Can you express the lines as a JSON list of strings, one string per line with blank lines left out, starting at the line that contains "ous architectural cast" and stopping after the line that contains "to nine square"?
[The data]
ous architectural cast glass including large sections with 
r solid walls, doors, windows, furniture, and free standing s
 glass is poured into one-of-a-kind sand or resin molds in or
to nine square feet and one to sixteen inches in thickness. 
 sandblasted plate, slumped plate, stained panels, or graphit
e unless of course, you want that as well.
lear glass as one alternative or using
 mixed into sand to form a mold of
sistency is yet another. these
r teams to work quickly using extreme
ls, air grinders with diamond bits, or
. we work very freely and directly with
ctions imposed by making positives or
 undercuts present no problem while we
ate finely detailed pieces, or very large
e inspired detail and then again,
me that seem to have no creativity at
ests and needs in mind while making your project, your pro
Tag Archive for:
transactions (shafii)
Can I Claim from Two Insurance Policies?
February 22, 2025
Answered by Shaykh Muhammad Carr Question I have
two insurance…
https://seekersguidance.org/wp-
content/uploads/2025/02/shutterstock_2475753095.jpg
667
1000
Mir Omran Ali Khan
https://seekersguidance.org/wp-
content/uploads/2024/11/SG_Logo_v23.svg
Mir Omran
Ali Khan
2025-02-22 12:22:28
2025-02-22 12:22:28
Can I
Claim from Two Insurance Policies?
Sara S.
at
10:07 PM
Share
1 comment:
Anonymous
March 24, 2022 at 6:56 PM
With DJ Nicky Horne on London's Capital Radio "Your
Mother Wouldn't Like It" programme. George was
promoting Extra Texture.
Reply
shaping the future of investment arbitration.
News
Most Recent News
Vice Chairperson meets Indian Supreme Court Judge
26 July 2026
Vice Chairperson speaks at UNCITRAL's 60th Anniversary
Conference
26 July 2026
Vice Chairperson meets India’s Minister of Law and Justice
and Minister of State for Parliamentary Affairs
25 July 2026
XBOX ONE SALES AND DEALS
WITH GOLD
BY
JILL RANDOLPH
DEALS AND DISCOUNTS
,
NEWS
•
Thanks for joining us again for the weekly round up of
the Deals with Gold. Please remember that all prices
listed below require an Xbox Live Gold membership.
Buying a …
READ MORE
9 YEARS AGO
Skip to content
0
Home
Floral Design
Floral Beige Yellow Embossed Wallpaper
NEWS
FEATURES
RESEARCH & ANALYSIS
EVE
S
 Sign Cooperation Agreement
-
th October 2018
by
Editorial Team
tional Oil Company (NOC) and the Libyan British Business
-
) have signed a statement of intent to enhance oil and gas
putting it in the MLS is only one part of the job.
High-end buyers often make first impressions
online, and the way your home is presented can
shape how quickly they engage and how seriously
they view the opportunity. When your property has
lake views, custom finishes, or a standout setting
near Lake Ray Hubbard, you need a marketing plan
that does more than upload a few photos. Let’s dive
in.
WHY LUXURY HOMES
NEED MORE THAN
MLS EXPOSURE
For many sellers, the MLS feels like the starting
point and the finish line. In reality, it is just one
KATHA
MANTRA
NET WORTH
[/The data]
[The data]
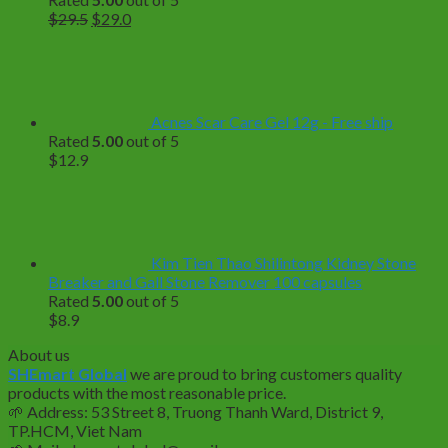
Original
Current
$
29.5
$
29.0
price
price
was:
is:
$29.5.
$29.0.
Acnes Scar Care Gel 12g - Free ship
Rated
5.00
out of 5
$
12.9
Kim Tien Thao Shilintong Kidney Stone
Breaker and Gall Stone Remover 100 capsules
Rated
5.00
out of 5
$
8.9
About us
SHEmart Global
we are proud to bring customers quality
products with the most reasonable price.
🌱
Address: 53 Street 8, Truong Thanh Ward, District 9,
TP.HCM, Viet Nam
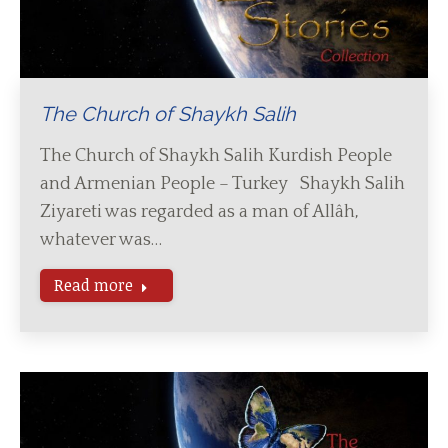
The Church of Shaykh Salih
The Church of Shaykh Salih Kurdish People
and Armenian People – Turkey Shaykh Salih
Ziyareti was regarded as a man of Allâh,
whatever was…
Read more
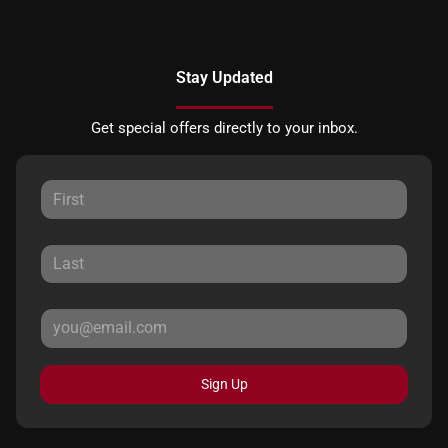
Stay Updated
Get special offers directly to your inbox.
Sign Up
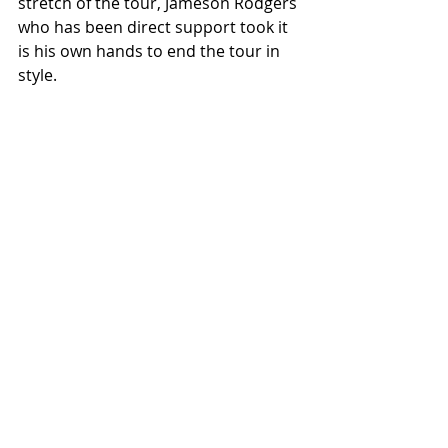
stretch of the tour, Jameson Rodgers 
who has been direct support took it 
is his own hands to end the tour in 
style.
[/The data]
Output for this task:
[
  "ous architectural cast glass including large sections with ",
  "r solid walls, doors, windows, furniture, and free standing s",
  " glass is poured into one-of-a-kind sand or resin molds in or",
  "to nine square feet and one to sixteen inches in thickness. "
]